La pétition pour s'opposer à l'obligation de quitter le territoire de Onel Shenaya Fernando, lycéenne à Bordeaux, a dépassé les 30 000 signatures. Dans le même temps, son lycée a été pris pour cible par l'extrême-droite. La lycéenne regrette de cristalliser les débats sur l'immigration.

En une semaine, tout s’est accéléré. Interviewée, le 29 septembre dernier, Shenaya Fernando expliquait sa situation. Élève modèle au lycée Magendie, en classe de Terminale, elle s’est vue notifier le 6 septembre d’une OQTF (obligation de quitter le territoire français)  de la préfecture de Gironde. Elle lance alors une pétition, qui cumule aujourd’hui plus de 33 000 signatures.

“Je ne m’attendais à ce que ça devienne aussi grand. Il y a eu beaucoup de médias, de messages positifs et négatifs aussi”, explique la lycéenne de 18 ans.

"J'attends un miracle"

Interview dans les médias, rassemblements, depuis une semaine, la vie de la jeune Sri-lankaise a basculé. “Je suis très reconnaissante de cette médiatisation, parce que j’ai pu gagner des signatures sur ma pétition. Sans tous ces soutiens, je n’aurais pas tenu”, poursuit la jeune fille.
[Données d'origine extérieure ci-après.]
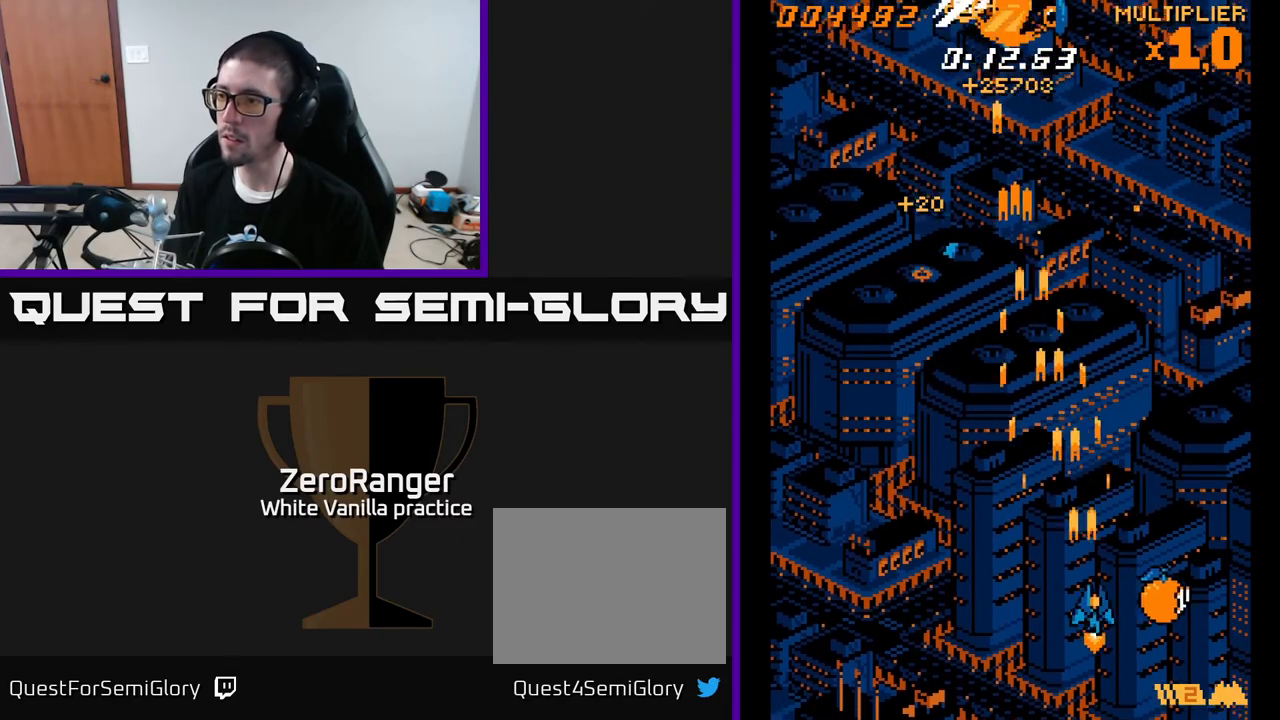
{"buttons": ["A", "DPAD_UP", "DPAD_LEFT"], "right_stick": "center", "events": [[267, "DPAD_DOWN", "up"], [367, "DPAD_RIGHT", "up"], [367, "DPAD_UP", "down"], [400, "DPAD_LEFT", "down"]]}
En parallèle de la pression médiatique, la jeune femme continue ses démarches. “Je rencontre mon avocat ce mardi pour finaliser les détails du recours. Je le déposerai mercredi normalement.” Contactée par France 3 Aquitaine, la préfecture avait en effet annoncé qu’elle réétudierait le dossier de Shenaya si elle déposait un recours.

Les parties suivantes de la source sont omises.